::: LISTED ENTRIES
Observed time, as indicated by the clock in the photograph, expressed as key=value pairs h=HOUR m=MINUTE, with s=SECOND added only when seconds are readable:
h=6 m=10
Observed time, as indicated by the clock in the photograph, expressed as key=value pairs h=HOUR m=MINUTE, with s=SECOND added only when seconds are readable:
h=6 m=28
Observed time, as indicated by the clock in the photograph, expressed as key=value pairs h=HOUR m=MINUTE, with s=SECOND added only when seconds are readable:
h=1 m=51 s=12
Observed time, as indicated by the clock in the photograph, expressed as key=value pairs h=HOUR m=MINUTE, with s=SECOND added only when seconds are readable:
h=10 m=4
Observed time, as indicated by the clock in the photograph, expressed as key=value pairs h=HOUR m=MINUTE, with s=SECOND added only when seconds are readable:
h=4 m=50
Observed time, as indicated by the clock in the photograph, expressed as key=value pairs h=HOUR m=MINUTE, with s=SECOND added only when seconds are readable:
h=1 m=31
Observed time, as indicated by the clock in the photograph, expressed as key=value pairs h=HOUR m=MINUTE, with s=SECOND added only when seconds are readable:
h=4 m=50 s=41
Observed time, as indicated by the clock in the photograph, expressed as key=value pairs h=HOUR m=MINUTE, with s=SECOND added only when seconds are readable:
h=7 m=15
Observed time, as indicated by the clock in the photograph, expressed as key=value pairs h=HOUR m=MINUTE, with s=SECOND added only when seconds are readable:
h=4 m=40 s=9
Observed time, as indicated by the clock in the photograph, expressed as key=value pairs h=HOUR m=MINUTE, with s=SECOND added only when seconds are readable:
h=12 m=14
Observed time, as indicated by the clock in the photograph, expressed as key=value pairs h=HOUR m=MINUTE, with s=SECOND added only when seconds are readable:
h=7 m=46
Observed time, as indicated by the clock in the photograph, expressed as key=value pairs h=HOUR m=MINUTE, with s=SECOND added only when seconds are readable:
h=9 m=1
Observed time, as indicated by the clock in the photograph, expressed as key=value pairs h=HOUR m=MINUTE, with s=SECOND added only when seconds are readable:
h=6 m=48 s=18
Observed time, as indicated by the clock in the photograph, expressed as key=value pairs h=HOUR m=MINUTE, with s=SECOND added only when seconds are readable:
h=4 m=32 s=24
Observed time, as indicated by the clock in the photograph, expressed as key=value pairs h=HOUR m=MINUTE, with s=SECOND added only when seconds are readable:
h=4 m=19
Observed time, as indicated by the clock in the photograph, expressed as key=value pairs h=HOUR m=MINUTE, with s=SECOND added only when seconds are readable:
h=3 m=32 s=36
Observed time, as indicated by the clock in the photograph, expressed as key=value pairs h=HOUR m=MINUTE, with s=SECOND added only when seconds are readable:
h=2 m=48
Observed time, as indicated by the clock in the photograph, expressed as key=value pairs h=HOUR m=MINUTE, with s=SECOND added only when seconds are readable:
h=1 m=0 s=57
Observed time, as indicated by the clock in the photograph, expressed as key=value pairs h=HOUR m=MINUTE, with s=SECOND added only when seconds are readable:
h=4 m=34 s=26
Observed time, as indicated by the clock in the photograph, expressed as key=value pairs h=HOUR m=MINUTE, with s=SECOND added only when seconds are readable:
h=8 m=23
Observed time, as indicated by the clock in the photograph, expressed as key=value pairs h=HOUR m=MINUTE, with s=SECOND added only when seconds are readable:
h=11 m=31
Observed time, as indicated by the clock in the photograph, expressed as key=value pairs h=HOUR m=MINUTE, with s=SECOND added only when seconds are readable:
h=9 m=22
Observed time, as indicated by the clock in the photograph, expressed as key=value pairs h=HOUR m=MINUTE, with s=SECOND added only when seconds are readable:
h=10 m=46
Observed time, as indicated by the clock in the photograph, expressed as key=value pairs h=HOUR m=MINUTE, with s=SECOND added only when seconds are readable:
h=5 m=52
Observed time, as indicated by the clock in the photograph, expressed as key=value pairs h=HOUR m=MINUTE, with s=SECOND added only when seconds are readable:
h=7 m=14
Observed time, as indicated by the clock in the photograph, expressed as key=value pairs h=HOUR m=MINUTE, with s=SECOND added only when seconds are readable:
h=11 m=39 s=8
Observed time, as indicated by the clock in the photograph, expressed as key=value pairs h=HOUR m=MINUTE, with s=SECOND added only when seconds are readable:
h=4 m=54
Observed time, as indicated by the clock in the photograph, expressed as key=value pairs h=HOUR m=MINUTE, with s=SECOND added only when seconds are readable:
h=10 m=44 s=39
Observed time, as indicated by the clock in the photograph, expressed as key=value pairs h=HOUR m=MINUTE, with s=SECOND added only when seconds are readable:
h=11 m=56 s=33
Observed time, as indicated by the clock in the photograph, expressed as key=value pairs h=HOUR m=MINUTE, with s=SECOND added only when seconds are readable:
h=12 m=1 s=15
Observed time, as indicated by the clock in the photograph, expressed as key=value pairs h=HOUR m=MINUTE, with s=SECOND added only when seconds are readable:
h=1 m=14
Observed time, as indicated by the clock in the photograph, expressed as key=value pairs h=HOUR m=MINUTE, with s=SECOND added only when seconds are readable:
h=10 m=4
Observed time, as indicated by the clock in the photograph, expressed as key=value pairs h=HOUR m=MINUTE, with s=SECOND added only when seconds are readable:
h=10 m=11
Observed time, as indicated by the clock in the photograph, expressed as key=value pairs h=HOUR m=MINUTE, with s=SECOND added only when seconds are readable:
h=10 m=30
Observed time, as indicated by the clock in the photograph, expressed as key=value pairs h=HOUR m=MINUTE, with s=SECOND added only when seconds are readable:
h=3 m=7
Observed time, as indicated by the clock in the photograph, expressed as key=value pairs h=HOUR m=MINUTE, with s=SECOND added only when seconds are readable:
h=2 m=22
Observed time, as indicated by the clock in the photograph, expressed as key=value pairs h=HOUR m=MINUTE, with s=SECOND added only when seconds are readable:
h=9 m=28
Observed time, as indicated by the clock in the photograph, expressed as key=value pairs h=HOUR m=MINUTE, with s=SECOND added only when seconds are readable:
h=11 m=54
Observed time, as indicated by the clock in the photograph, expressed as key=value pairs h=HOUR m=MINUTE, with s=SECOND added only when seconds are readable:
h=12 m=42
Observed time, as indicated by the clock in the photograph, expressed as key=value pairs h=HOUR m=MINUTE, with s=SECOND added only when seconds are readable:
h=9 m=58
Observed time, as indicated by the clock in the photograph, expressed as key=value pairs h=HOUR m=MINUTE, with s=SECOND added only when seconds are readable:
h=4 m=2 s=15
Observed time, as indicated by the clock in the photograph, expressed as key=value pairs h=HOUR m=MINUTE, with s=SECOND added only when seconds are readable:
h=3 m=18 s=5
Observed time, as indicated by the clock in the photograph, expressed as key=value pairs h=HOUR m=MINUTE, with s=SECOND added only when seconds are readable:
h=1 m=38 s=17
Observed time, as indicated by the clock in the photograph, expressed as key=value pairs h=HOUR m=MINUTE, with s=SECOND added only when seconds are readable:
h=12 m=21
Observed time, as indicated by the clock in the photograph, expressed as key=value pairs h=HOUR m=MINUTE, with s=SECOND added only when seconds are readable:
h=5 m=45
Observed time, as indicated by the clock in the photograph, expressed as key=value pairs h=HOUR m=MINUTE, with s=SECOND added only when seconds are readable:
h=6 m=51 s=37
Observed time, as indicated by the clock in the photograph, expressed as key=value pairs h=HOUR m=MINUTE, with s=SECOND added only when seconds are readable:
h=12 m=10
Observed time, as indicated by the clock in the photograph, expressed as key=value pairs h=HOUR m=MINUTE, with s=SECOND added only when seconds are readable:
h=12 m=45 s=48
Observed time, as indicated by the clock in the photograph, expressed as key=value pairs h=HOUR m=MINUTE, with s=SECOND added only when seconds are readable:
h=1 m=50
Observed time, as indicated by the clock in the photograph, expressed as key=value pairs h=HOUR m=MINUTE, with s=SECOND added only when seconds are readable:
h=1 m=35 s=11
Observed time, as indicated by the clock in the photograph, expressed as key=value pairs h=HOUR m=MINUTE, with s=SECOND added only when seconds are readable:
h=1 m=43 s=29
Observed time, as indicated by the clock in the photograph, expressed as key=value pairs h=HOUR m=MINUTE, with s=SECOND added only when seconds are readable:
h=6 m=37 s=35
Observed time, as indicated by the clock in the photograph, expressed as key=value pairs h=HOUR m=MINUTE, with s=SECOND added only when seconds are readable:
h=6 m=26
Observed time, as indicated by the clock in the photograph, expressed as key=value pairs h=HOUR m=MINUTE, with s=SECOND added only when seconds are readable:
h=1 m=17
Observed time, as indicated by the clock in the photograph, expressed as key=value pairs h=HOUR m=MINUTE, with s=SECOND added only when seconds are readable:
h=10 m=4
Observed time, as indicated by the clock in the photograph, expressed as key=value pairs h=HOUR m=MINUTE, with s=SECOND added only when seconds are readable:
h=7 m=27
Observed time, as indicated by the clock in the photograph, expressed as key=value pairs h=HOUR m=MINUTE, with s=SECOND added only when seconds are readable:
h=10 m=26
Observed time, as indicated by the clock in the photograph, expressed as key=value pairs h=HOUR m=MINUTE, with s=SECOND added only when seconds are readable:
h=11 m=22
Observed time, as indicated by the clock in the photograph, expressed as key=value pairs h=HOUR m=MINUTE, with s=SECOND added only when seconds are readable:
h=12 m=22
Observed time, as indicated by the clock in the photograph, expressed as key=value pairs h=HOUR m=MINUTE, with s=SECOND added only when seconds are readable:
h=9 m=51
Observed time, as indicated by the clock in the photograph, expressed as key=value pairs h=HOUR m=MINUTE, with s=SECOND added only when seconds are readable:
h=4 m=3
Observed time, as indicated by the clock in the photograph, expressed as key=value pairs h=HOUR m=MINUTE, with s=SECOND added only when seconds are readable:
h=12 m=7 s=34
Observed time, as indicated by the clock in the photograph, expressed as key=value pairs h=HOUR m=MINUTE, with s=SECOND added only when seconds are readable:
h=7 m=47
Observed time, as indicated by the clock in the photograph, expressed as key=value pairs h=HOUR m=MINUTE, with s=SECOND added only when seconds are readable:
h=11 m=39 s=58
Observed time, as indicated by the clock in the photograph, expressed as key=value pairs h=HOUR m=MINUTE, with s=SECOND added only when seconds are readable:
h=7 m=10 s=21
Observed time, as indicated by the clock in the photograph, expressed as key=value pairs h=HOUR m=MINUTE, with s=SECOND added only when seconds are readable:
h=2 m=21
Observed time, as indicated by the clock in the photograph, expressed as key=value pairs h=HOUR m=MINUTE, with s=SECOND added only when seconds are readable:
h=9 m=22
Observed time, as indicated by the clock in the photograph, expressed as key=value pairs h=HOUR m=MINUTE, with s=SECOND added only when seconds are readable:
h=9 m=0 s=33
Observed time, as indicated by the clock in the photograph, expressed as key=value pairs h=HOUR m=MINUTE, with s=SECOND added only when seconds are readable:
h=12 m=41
::::::
* _PROBLEM DETAILS_: Copy the rows above, from the first one through the line with "h=4 m=50 s=41", and include that line.

* _EXERCISE RESPONSE_:
Observed time, as indicated by the clock in the photograph, expressed as key=value pairs h=HOUR m=MINUTE, with s=SECOND added only when seconds are readable:
h=6 m=10
Observed time, as indicated by the clock in the photograph, expressed as key=value pairs h=HOUR m=MINUTE, with s=SECOND added only when seconds are readable:
h=6 m=28
Observed time, as indicated by the clock in the photograph, expressed as key=value pairs h=HOUR m=MINUTE, with s=SECOND added only when seconds are readable:
h=1 m=51 s=12
Observed time, as indicated by the clock in the photograph, expressed as key=value pairs h=HOUR m=MINUTE, with s=SECOND added only when seconds are readable:
h=10 m=4
Observed time, as indicated by the clock in the photograph, expressed as key=value pairs h=HOUR m=MINUTE, with s=SECOND added only when seconds are readable:
h=4 m=50
Observed time, as indicated by the clock in the photograph, expressed as key=value pairs h=HOUR m=MINUTE, with s=SECOND added only when seconds are readable:
h=1 m=31
Observed time, as indicated by the clock in the photograph, expressed as key=value pairs h=HOUR m=MINUTE, with s=SECOND added only when seconds are readable:
h=4 m=50 s=41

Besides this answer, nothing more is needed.